Try this from command line:
sudo /usr/bin/letsencrypt renew -q --deploy-hook 'service nginx restart'

replace path with your actual path.
find it with
which letsencrypt

ak31 · May 22, 2018, 4:29am

guacadmin@GuacSecondary:~$ which letsencrypt
/usr/bin/letsencrypt
guacadmin@GuacSecondary:~$ sudo /usr/bin/letsencrypt renew -q --deploy-hook ‘service nginx restart’
usage:
letsencrypt [SUBCOMMAND] [options] [-d domain] [-d domain] …

The Let’s Encrypt agent can obtain and install HTTPS/TLS/SSL certificates. By
default, it will attempt to use a webserver both for obtaining and installing
the cert. Major SUBCOMMANDS are:

(default) run Obtain & install a cert in your current webserver
certonly Obtain cert, but do not install it (aka “auth”)
install Install a previously obtained cert in a server
renew Renew previously obtained certs that are near expiry
revoke Revoke a previously obtained certificate
rollback Rollback server configuration changes made during install
config_changes Show changes made to server config during installation
plugins Display information about installed plugins
letsencrypt: error: unrecognized arguments: -q --deploy-hook service nginx restart

rg305 · May 22, 2018, 4:31am

Your version of LE is rather old.
You might want to update it to get newer features and functionality:
see: https://certbot.eff.org/all-instructions/

In the meantime, something like this should work in your crobtab:
30 01 * * * sudo /usr/bin/letsencrypt renew
or maybe just
30 01 * * * /usr/bin/letsencrypt renew

(((But it won’t restart the web service for you - it will only renew the cert)))
If you are ok with daily graceful restarts, you could do this:
30 01 * * * sudo /usr/bin/letsencrypt renew && service nginx restart
to insure the newest cert is always being served.

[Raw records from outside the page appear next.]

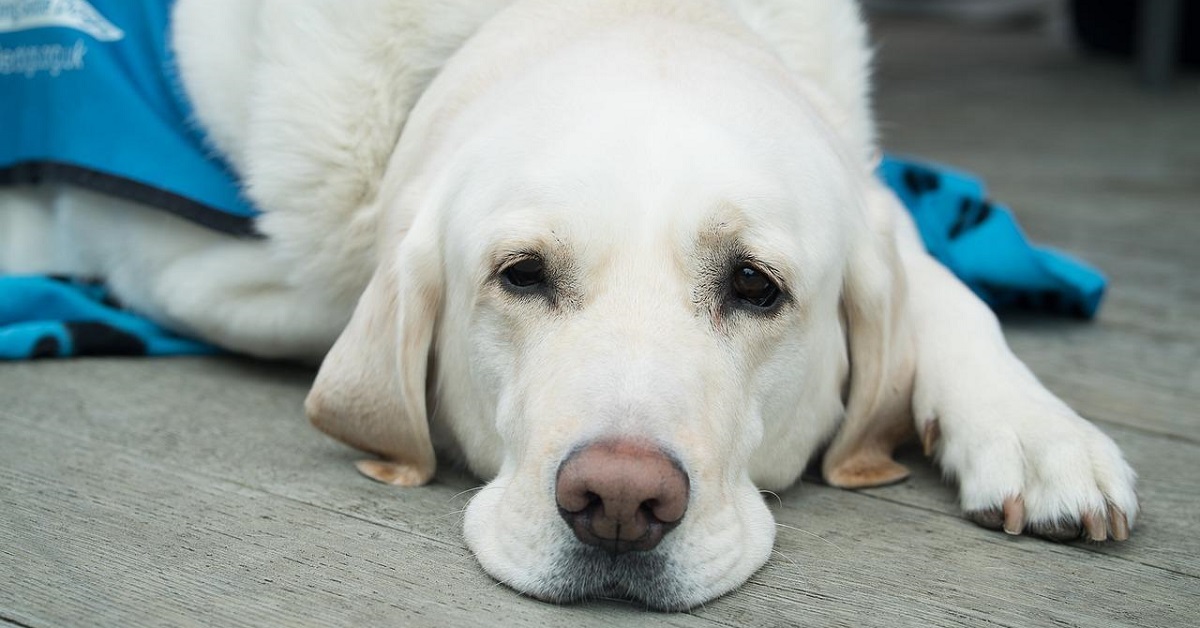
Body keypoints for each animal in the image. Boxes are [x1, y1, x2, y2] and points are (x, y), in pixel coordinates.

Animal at [4, 0, 1137, 612]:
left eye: (754, 286)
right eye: (521, 275)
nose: (621, 502)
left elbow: (939, 285)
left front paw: (1038, 432)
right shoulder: (189, 261)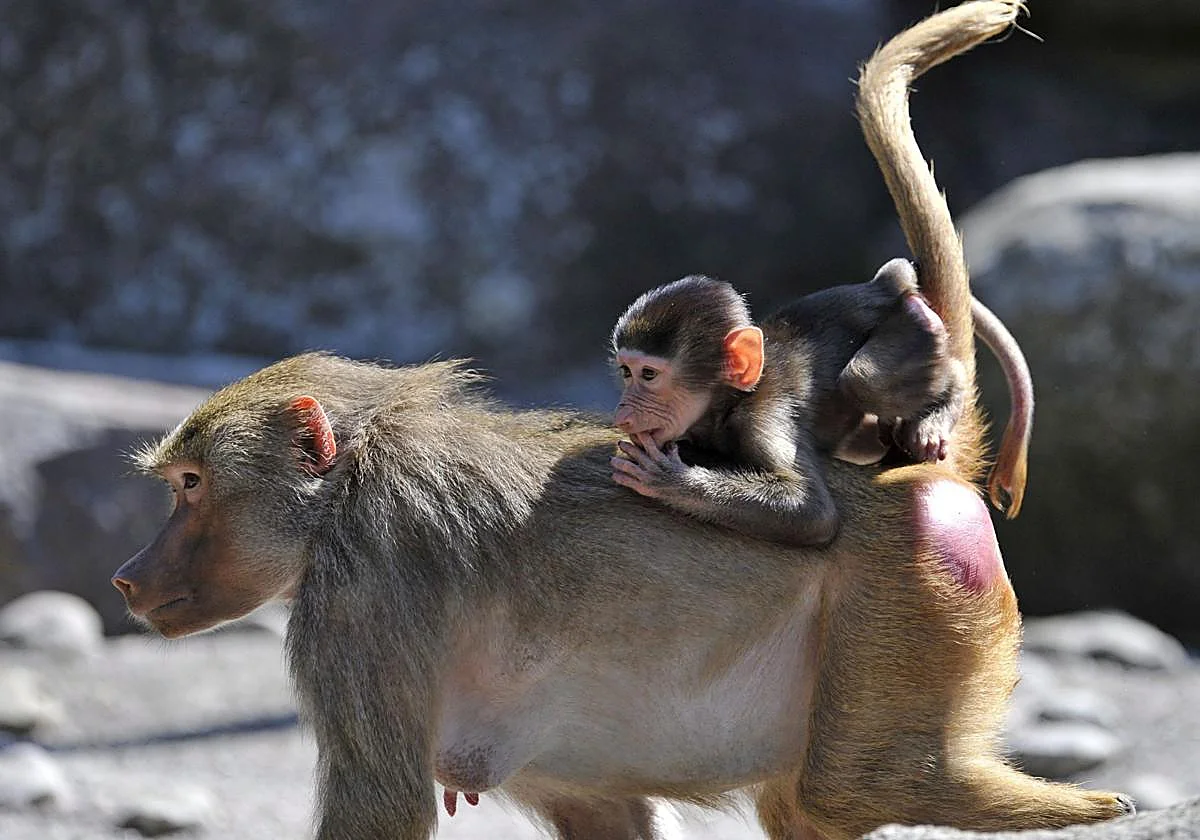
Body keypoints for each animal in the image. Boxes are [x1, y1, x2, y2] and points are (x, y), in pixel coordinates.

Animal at [111, 4, 1131, 839]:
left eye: (192, 486)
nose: (126, 578)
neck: (348, 484)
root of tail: (916, 462)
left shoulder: (358, 597)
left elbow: (381, 809)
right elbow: (603, 811)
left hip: (906, 591)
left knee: (859, 786)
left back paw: (1081, 807)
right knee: (812, 804)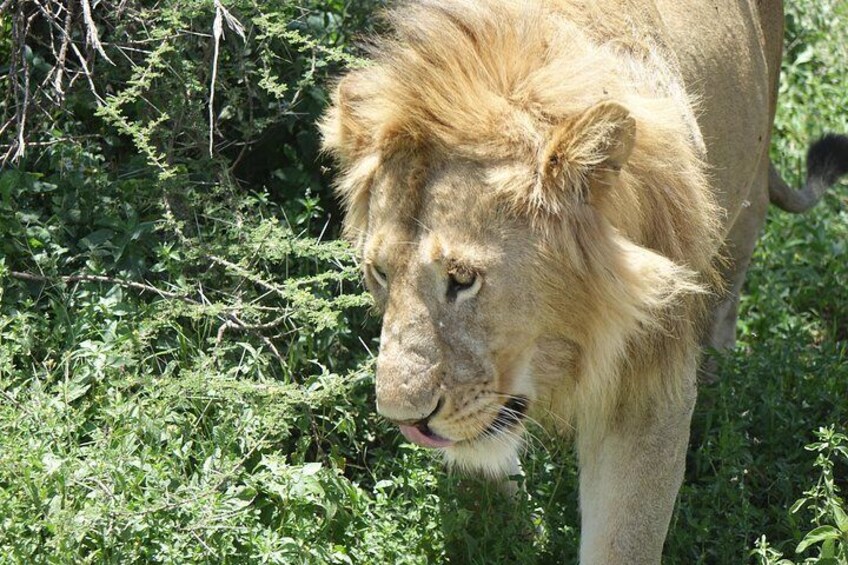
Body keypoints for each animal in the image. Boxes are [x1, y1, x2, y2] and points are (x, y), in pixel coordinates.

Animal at [316, 0, 848, 560]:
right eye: (379, 272)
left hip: (748, 194)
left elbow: (625, 539)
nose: (405, 421)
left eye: (462, 279)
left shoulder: (645, 384)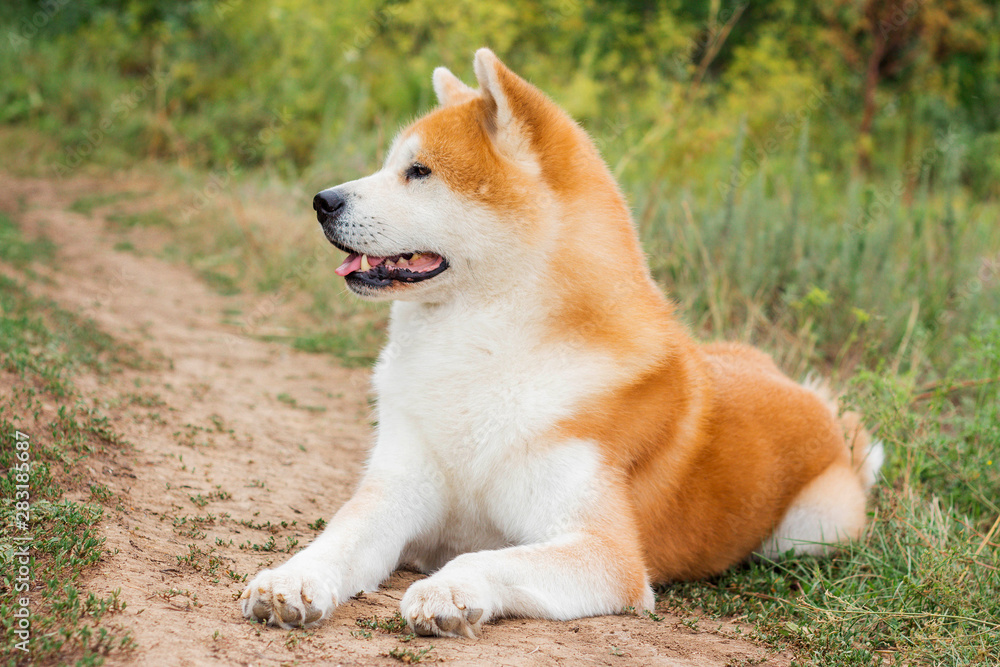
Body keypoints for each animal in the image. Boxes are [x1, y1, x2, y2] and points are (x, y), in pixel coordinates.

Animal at [242, 49, 884, 640]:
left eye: (419, 172)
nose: (322, 200)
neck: (483, 354)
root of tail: (813, 398)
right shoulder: (394, 497)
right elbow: (338, 539)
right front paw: (291, 579)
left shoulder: (605, 554)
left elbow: (486, 557)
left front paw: (449, 589)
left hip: (810, 532)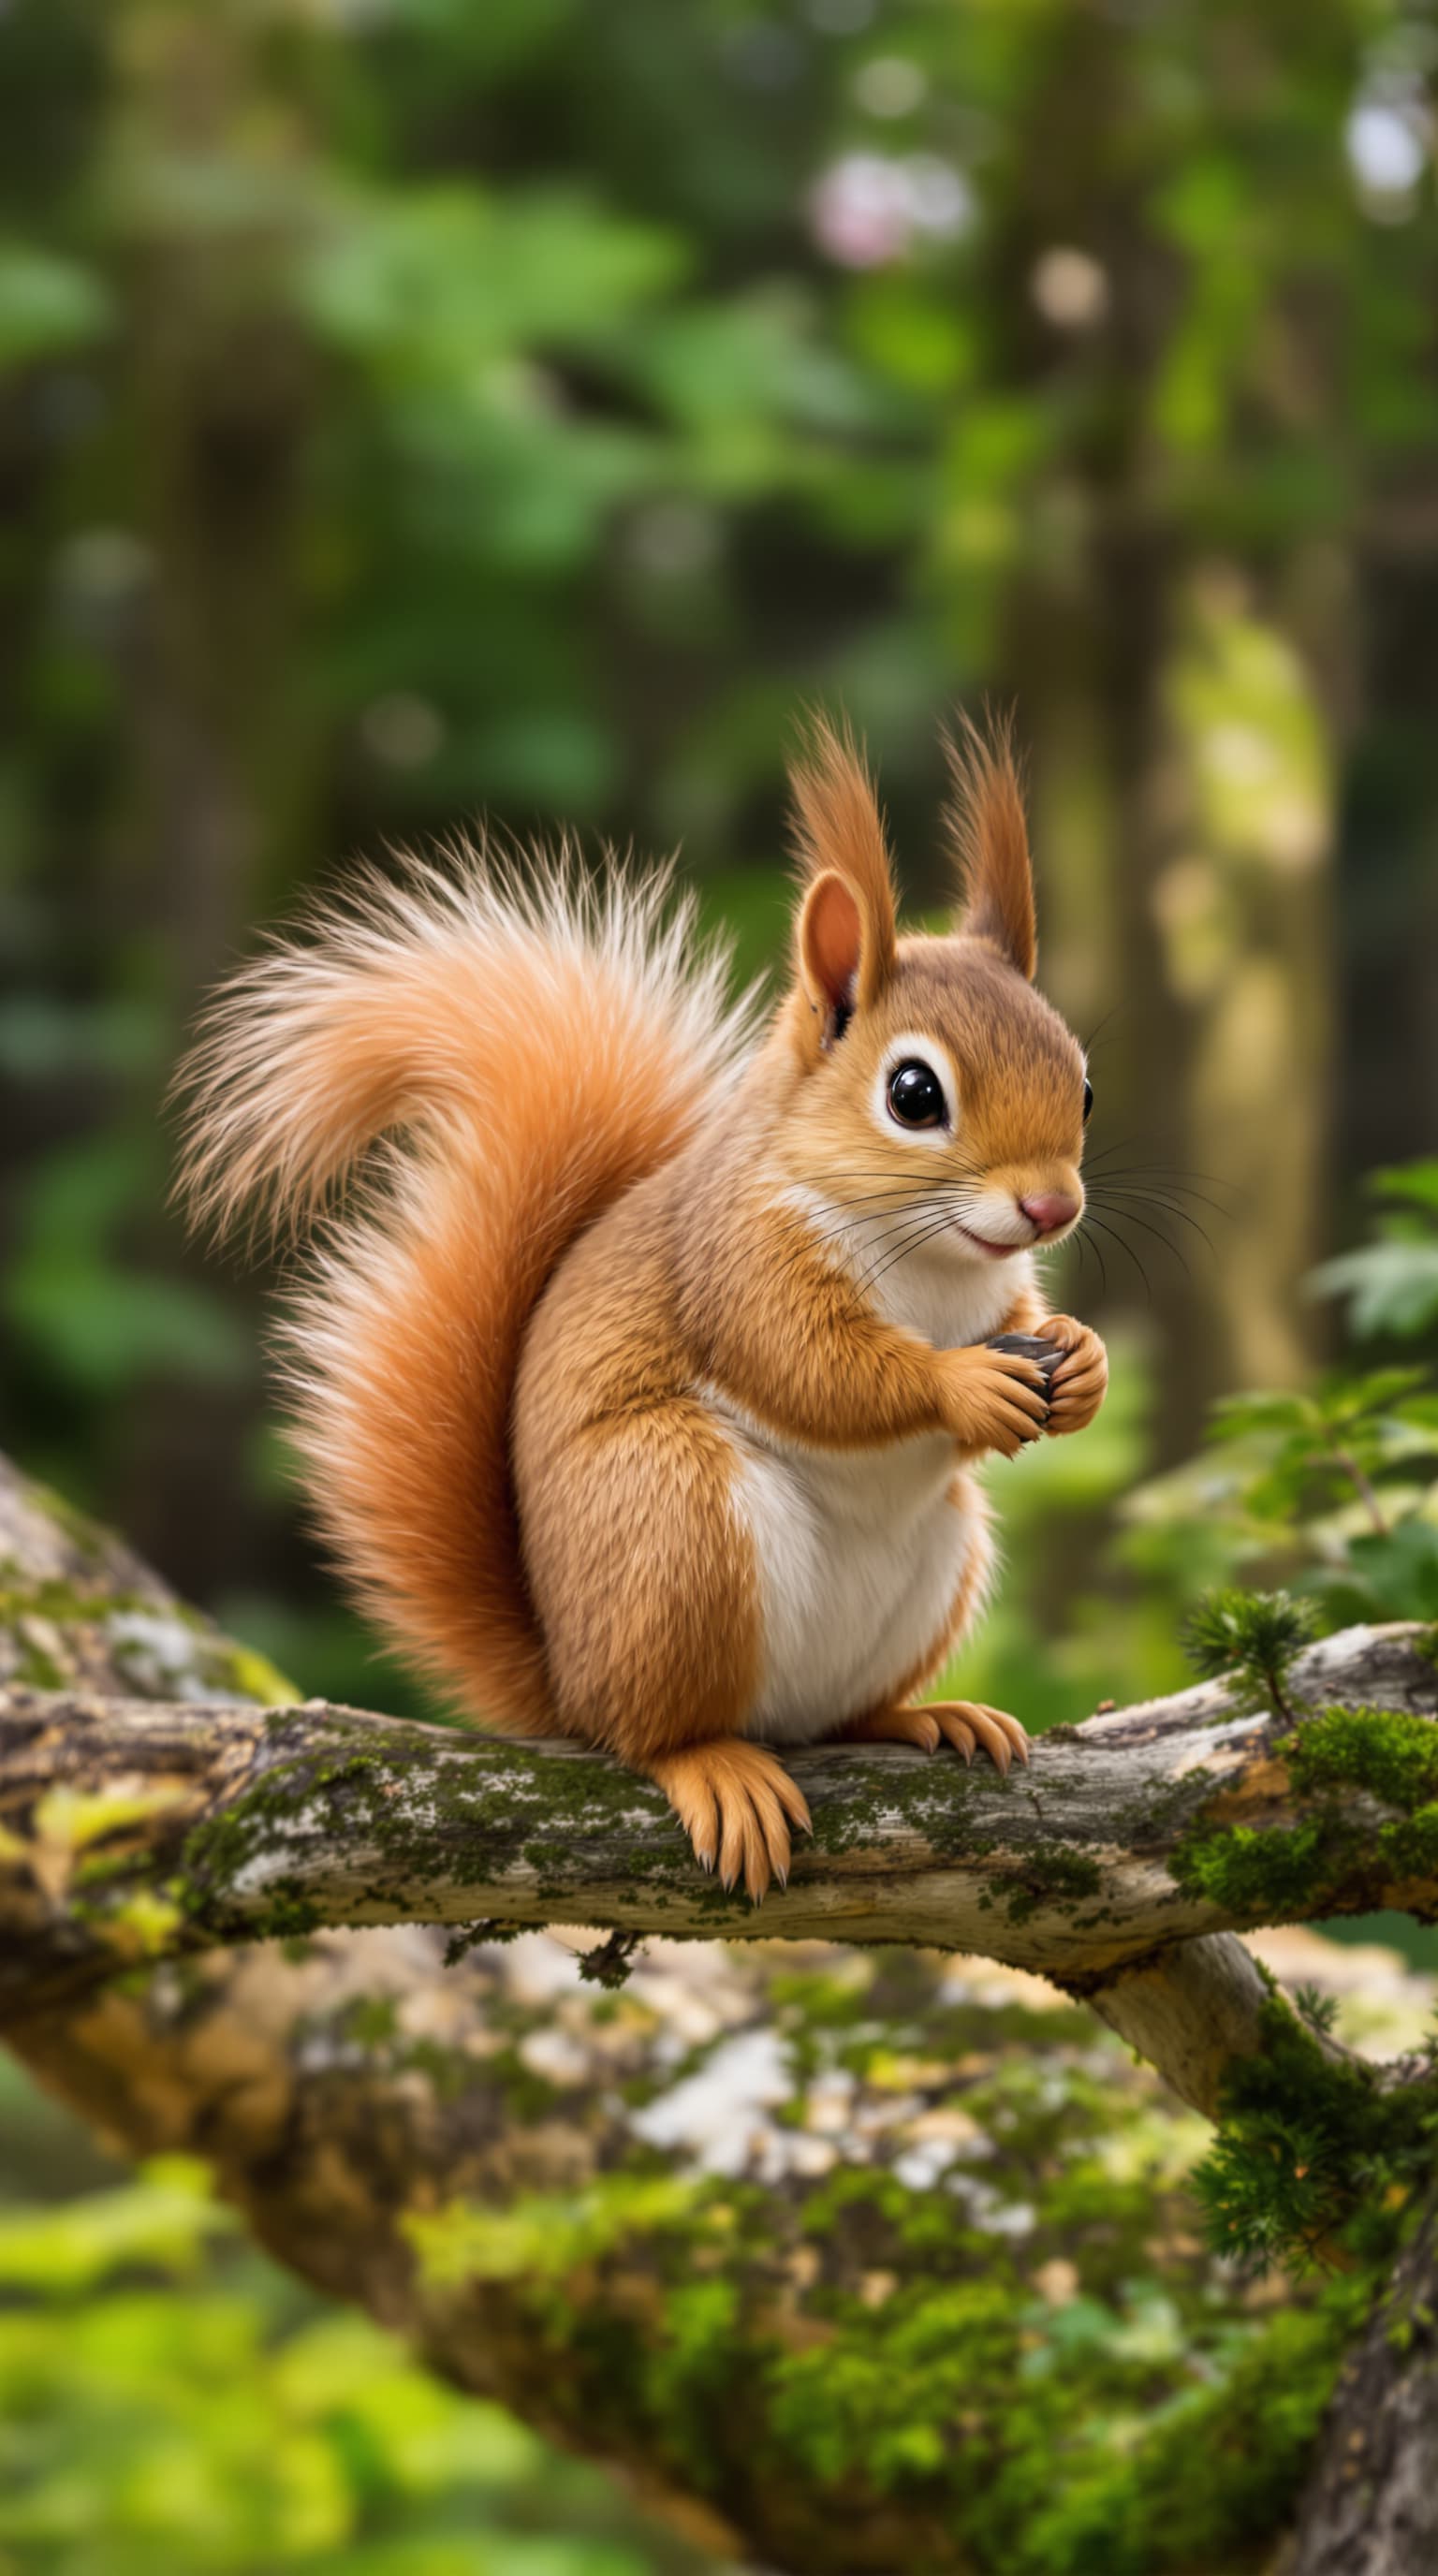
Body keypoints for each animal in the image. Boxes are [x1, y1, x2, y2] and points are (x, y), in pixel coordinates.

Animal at [177, 715, 1107, 1900]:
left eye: (1085, 1083)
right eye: (914, 1094)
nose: (1051, 1205)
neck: (935, 1264)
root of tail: (567, 1683)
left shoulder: (1001, 1286)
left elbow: (1028, 1317)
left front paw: (1081, 1360)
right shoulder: (735, 1263)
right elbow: (813, 1366)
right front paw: (963, 1382)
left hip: (937, 1560)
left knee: (838, 1716)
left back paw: (924, 1716)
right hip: (674, 1523)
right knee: (653, 1733)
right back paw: (714, 1763)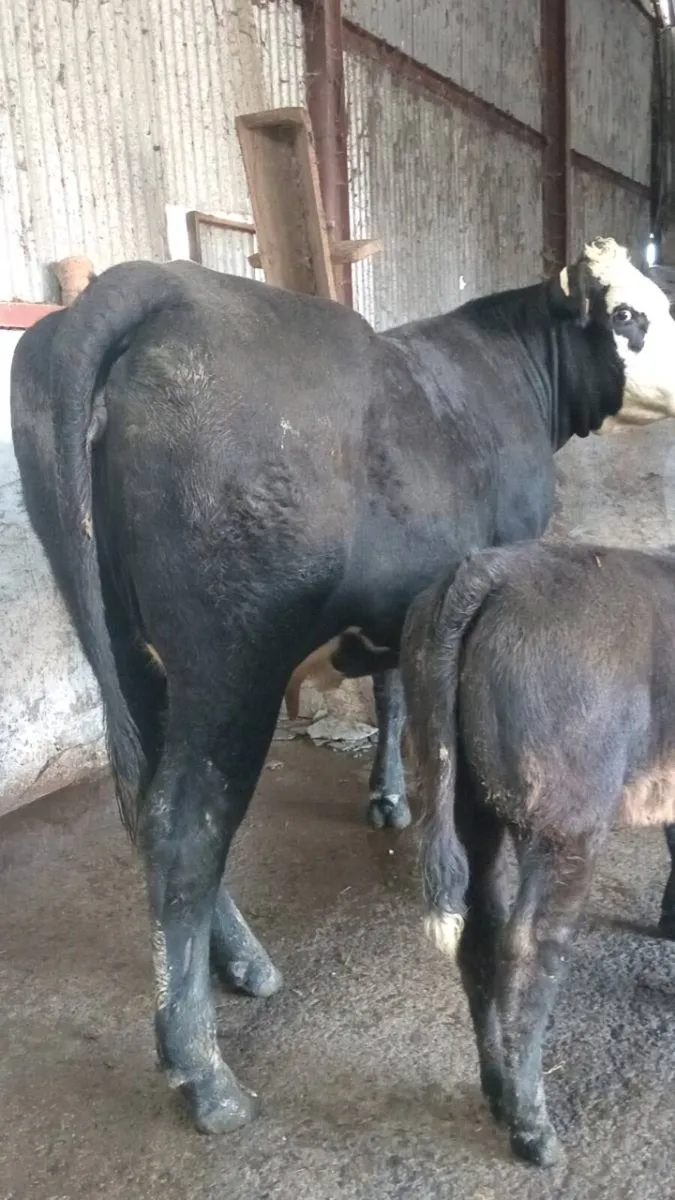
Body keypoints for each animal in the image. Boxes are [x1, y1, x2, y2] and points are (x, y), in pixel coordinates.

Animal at [402, 540, 675, 1168]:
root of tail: (491, 568)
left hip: (463, 800)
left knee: (479, 935)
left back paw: (499, 1091)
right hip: (566, 823)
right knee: (530, 947)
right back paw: (534, 1131)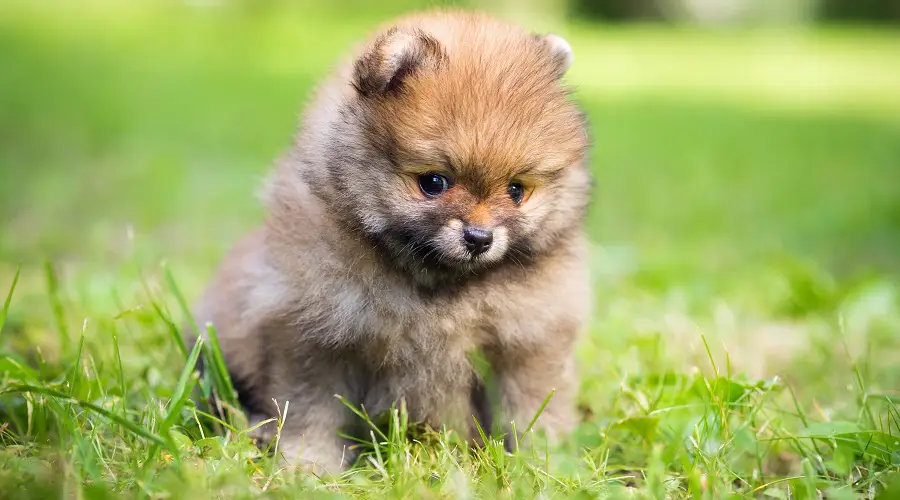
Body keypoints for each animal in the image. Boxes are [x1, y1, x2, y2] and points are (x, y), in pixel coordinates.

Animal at [189, 9, 596, 474]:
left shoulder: (528, 342)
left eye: (516, 191)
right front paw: (310, 465)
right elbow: (312, 409)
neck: (437, 289)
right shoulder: (314, 335)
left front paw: (542, 463)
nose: (479, 237)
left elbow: (532, 408)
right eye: (433, 183)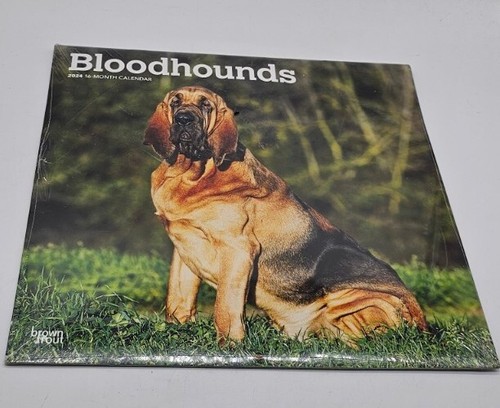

ak31 · May 22, 2018, 4:36am

guacadmin@GuacSecondary:~$ 30 01 * * * sudo /usr/bin/letsencrypt renew
30: command not found
guacadmin@GuacSecondary:~$ 30 01 *** sudo /usr/bin/letsencrypt renew
30: command not found

rg305 · May 22, 2018, 4:37am

No that becomes your con job.
Lookup how to setup cron jobs.
To show your cron jobs:
crontab -l
To edit your cron jobs:
crontab -e

For Ubuntu: https://askubuntu.com/questions/2368/how-do-i-set-up-a-cron-job

ak31 · May 22, 2018, 4:40am

lol sorry linux noob over here

guacadmin@GuacSecondary:~$ crontab -l
# Edit this file to introduce tasks to be run by cron.
**# **
# Each task to run has to be defined through a single line
# indicating with different fields when the task will be run
# and what command to run for the task
**# **
# To define the time you can provide concrete values for
# minute (m), hour (h), day of month (dom), month (mon),
**# and day of week (dow) or use '*' in these fields (for 'any').# **
# Notice that tasks will be started based on the cron's system
# daemon's notion of time and timezones.
**# **
# Output of the crontab jobs (including errors) is sent through
# email to the user the crontab file belongs to (unless redirected).
**# **
# For example, you can run a backup of all your user accounts
# at 5 a.m every week with:
# 0 5 * * 1 tar -zcf /var/backups/home.tgz /home/
**# **
# For more information see the manual pages of crontab(5) and cron(8)
**# **
# m h dom mon dow command

30 01 * * * sudo /usr/bin/letsencrypt renew && service nginx restart

rg305 · May 22, 2018, 4:41am

Yeah!
Now wait until tomorrow and check your LE logs to see if it ran or had any issues.

Logs should go to /var/log/letsencrypt/letsencrypt.log (or something like that)

system · June 21, 2018, 4:41am

This topic was automatically closed 30 days after the last reply. New replies are no longer allowed.